** What you are asked to do **
Render every line of the material below as a Markdown table with the columns "Row" and "Line," numbering the rows and omitting blank lines. Leave the pictures out of the answer.

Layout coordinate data
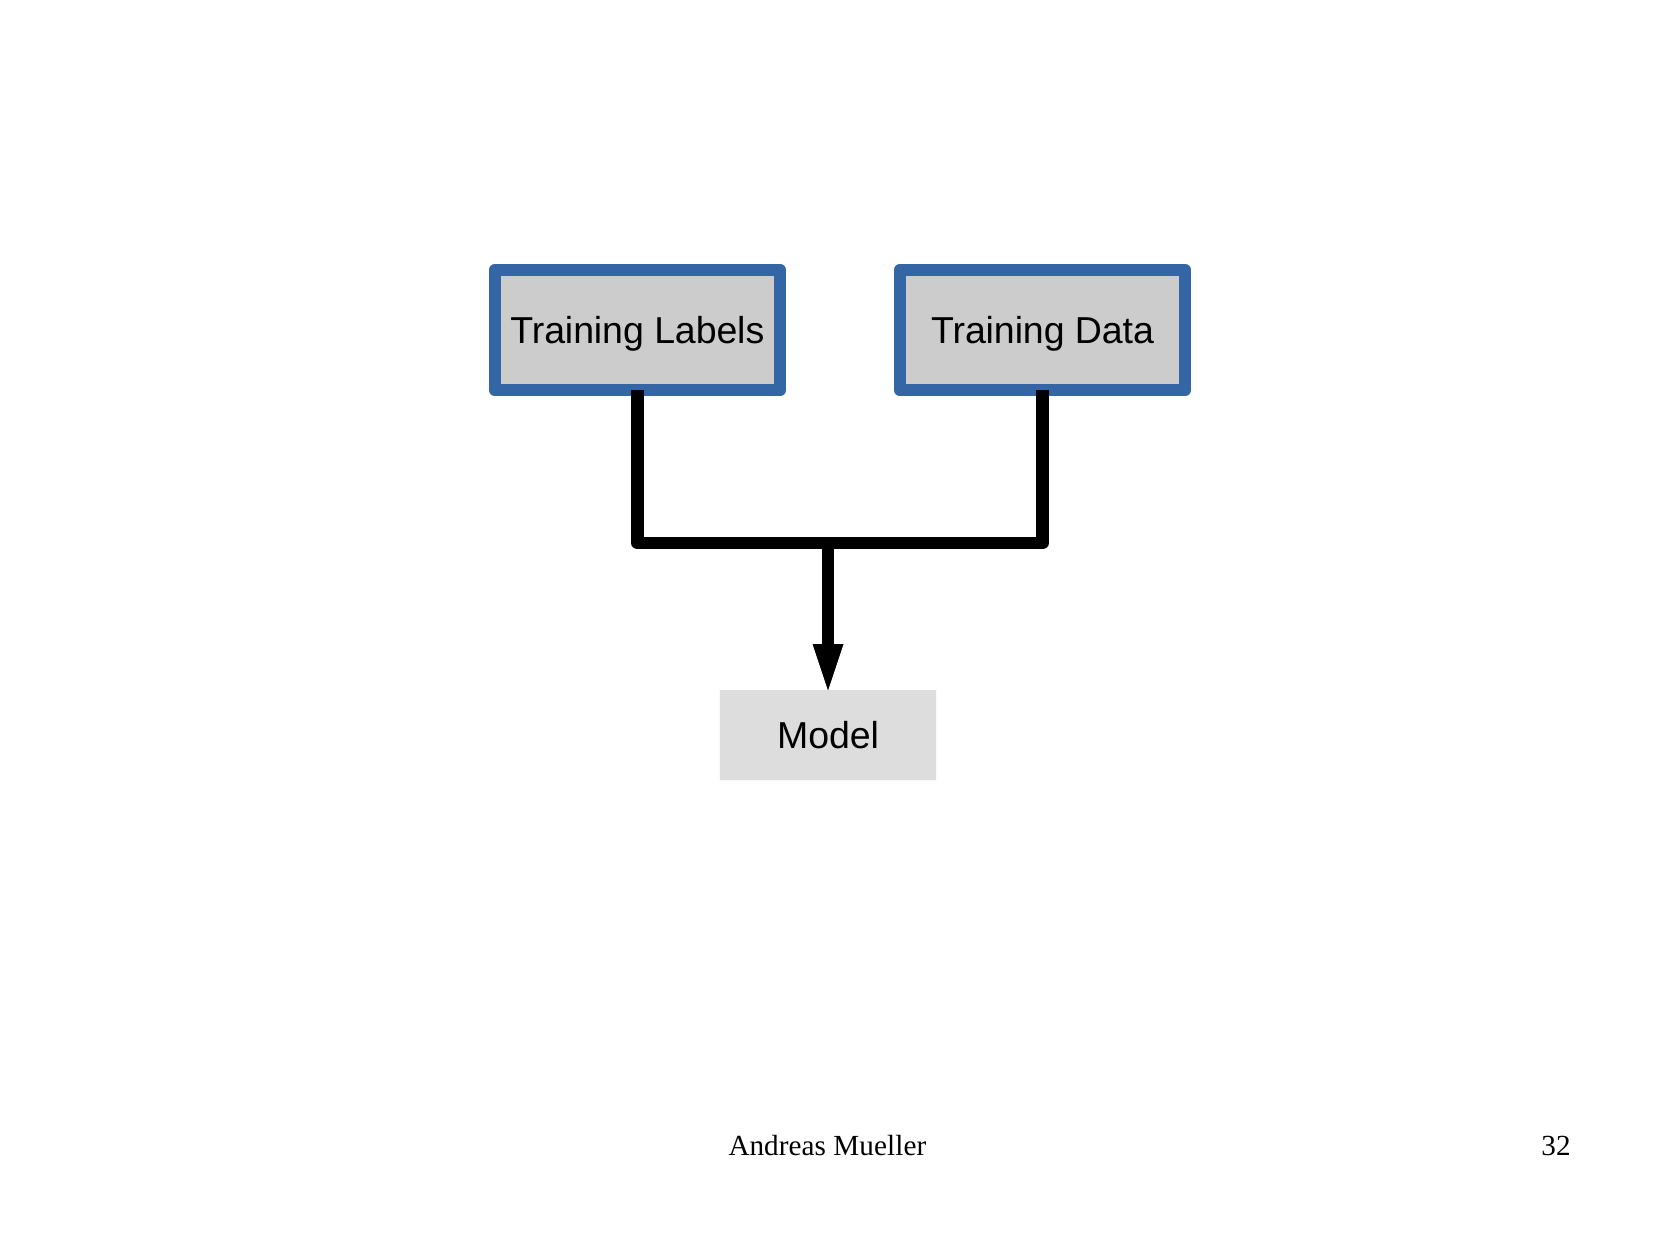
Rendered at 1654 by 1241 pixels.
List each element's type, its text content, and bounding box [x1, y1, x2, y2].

text_box Training Data [900, 270, 1186, 391]
text_box Model [719, 690, 937, 781]
text_box Training Labels [495, 270, 781, 391]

** Task response **
| Row | Line |
|---|---|
| 1 | Rendered at 1654 by 1241 pixels. |
| 2 | List each element's type, its text content, and bounding box [x1, y1, x2, y2]. |
| 3 | text_box Training Data [900, 270, 1186, 391] |
| 4 | text_box Model [719, 690, 937, 781] |
| 5 | text_box Training Labels [495, 270, 781, 391] |